她浑身无力,使不上劲。
身上也被人搜了一遍,手机已经被收走了,不幸中的万幸是她衬衫领口处插着的录音笔还在。
估计以为只是根笔就没有多想,而且还放在这么显眼的位置。
也有可能当时情况紧急,只来得及搜明显的通讯工具。
池鲤现在回想起临走时周淮对她说的话,不禁感叹到他真是全场最强预言家,所有事情都料到了。
脑子现在还昏昏沉沉的,偌大的房间只有她一个人。
池鲤现在不清楚自己的处境,能做的就是赶紧联系周淮。
手被反绑了够不到衬衫领口处的录音笔,没办法,她弓起身子,努力用牙把它咬下来。
这个姿势实在别扭,大脑也因为充血涨得疼。
终于,录音笔被她取下掉在床上,她怕惊动浴室里的人,轻轻地翻了个身,用手去拔开笔帽,摸索着旋转笔尖。
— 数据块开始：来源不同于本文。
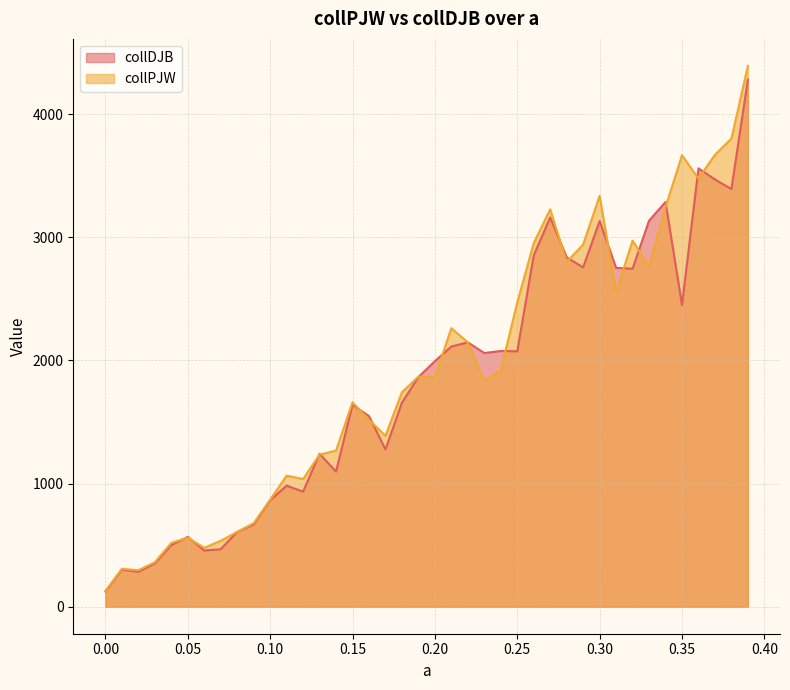

Reading left to right, what are all the values shown in this chart?

collDJB: 0.0=124	0.01=301	0.02=283	0.03=352	0.04=500	0.05=567	0.06=456	0.07=467	0.08=607	0.09=668	0.1=864	0.11=983	0.12=934	0.13=1242	0.14=1097	0.15=1640	0.16=1548	0.17=1277	0.18=1657	0.19=1865	0.2=1994	0.21=2113	0.22=2147	0.23=2060	0.24=2077	0.25=2074	0.26=2853	0.27=3161	0.28=2837	0.29=2756	0.3=3132	0.31=2752	0.32=2745	0.33=3135	0.34=3287	0.35=2450	0.36=3560	0.37=3470	0.38=3392	0.39=4281
collPJW: 0.0=126	0.01=308	0.02=296	0.03=361	0.04=518	0.05=560	0.06=478	0.07=535	0.08=608	0.09=678	0.1=869	0.11=1064	0.12=1037	0.13=1235	0.14=1268	0.15=1660	0.16=1518	0.17=1388	0.18=1742	0.19=1868	0.2=1865	0.21=2262	0.22=2147	0.23=1833	0.24=1919	0.25=2471	0.26=2953	0.27=3227	0.28=2799	0.29=2942	0.3=3337	0.31=2553	0.32=2973	0.33=2763	0.34=3244	0.35=3667	0.36=3477	0.37=3670	0.38=3802	0.39=4392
浴室里的水声就像催命符一样,保不准什么时候声音就停了。
手指因为太紧张变得僵硬,她哆嗦地长按上面的按钮,同时打开录音。
一阵轻微的震动感响起,但池鲤却觉得连带着她的心都在发麻。
“周淮,救命——”
她脸色发白,头上冒出冷汗滑进她的眼睛,视线模糊后又变清晰。
浴室的水声在这时候恰好停止,池鲤只来得及说这几句话。
她听见门被打开,池鲤握着笔一咬牙,用尽全身力气往床下翻。
“砰”的一声,那人听见声音后加快了步伐。
每一步都踩在了池鲤的心跳上,她抓紧时间用力把录音笔丢进床底。
做完最后一步后她双手死死握着,想控制它们不再发抖。汗水将她的后背打湿,紧张到胃里开始翻涌,甚至想干呕。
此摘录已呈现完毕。